Public Displays of Sadness
A couple of months ago, I was having dinner with a favorite friend of mine and she mentioned, casually, that her husband (also a friend of mine) had noticed that my Tweets had been more sad than usual, and he’d wondered if there was something wrong. I reassured her that everything was fine, but when I got home that night, I looked back through my Twitter account to see what he could have been concerned about. Sometimes, I get caught up in a wave of sadness or nostalgia or angst, and yes, those feelings can manifest themselves in maudlin tweets. But on this particular occasion, even scrolling back several weeks, I didn’t see anything unusual or alarming.
Our conversation stayed with me, though, because I thought it was interesting on a macro level. Just how honest are we supposed to be in our social media personas? A video has been making the rounds the last few days that tackles this very question–the pressure we all feel to lie about our lives for the benefit of our online audience (or at least embellish) to make ourselves feel better. But I think it goes deeper than that. I don’t think it’s just to make ourselves feel better-I think, ultimately, when you’re relentlessly positive and upbeat online, you’re doing everyone a favor because sadness is uncomfortable.
Look, I get it. Sadness and feelings are messy and we barely know what to do with our own, never mind know how to handle someone else’s. Especially when that someone else is flaunting their sad all over the Internet when all you want is puppy videos and funny gifs.
I’m a person who values honesty and communication, as hokey as it sounds. But it’s a lot easier for me to vent about my sad in writing than it is to do it with words of the spoken variety. And even though Twitter, Facebook, and my blog are public spaces, open to a variety of people (both strangers and friends), it’s somehow comforting to be able to vent about the things that are bothering me, and to not be able to do that because I’m worried that other people don’t want to deal with my sadness or that they will be worried about me would make me feel censored and upset.
Over the last six months or so, many people have complimented me on my “strength” or whatever, about being able to move forward from the wreckage of the life I had before. And I appreciate that, I really do, but I’m also really just SAD sometimes. I have good days and bad days. Lately, people have been asking me if it’s gotten any better, and the truth is honestly–no. I think it WILL get better, eventually–but for now, it’s just the good days and bad days. I’m told to stop thinking about it, stop talking about it, live in the present. But guess what? That’s really hard, and I’m trying my best, but I can’t pretend that something really shitty didn’t happen and isn’t still happening. I know nothing I do or say will change that, but sometimes you just need space to be sad and angry and vent. Just because your feelings are messy doesn’t mean they’re not valid or appropriate for public consumption.
So, for the most part, I’ve been trying to keep my messy, gross emotions to a minimum, especially out in public.

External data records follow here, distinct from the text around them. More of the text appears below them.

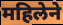
महिलेने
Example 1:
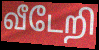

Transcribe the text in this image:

வீடேறி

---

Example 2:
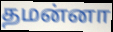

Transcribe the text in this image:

தமன்னா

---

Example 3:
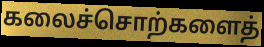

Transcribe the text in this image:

கலைச்சொற்களைத்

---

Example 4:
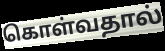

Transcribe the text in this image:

கொள்வதால்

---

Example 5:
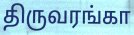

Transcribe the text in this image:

திருவரங்கா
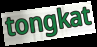
tongkat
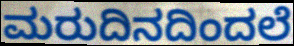
ಮರುದಿನದಿಂದಲೆ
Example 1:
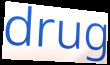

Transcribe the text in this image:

drug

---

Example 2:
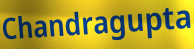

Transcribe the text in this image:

Chandragupta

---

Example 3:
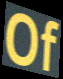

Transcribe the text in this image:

Of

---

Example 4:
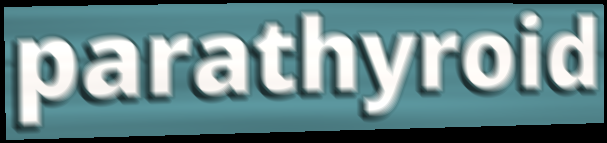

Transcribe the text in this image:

parathyroid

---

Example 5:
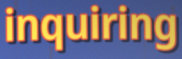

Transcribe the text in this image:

inquiring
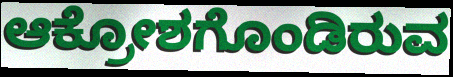
ಆಕ್ರೋಶಗೊಂಡಿರುವ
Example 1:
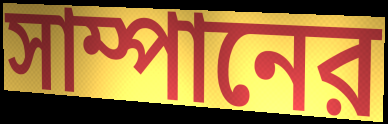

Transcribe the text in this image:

সাম্পানের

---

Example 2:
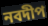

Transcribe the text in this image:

নবদীপ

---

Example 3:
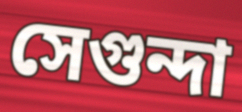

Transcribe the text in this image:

সেগুন্দা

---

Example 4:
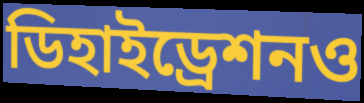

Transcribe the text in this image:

ডিহাইড্রেশনও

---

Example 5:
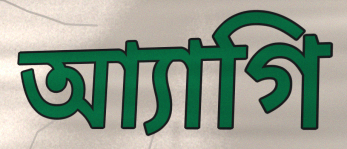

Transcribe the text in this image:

আ্যাগি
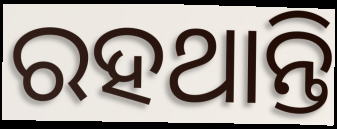
ରହଥାନ୍ତି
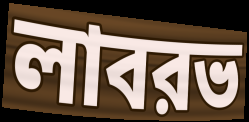
লাবরভ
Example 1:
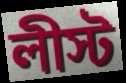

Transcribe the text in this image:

লীস্ট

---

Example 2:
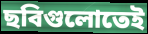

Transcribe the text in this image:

ছবিগুলোতেই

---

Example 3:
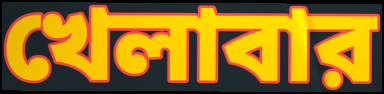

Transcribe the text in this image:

খেলাবার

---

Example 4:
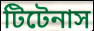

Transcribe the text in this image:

টিটেনাস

But sometimes things happen and I end up crying in the backseat of my friend’s car or posting sad song lyrics on Twitter or an angsty Gchat status about life being a nightmare. But I’m still okay! Because it’s okay to be sad sometimes, especially when your worst nightmare pretty much came true out of nowhere! I am going through something I wish no one had to go through, but we’re all going through something, or have been through something, traumatic and we just keep going, because that’s what you do. And none of us should feel ashamed at talking about it or thinking about it or writing about it or even whining about it on the Internet.
“Yeah, but I don’t know what to say,” or “I didn’t want to have to tell you…” That’s fine. I understand that. I’ve been that person, too. But know that you often don’t need to say anything–just acknowledging that the other person is sad and that’s okay is enough. I saw this little comic on Facebook today and thought it was appropriate:
This got real. Sorry, I’m not sorry.
But seriously, my friends and family have been the best things and have kept me from the brink in these tough months. I’m really interested in how we deal with our emotions on the Internet though, as well as in person. Do you share personal things online? Does it make you uncomfortable when someone else does it? Are you going to stop reading my blog because I’m too feelingsy?
I hope this post didn’t make you uncomfortable.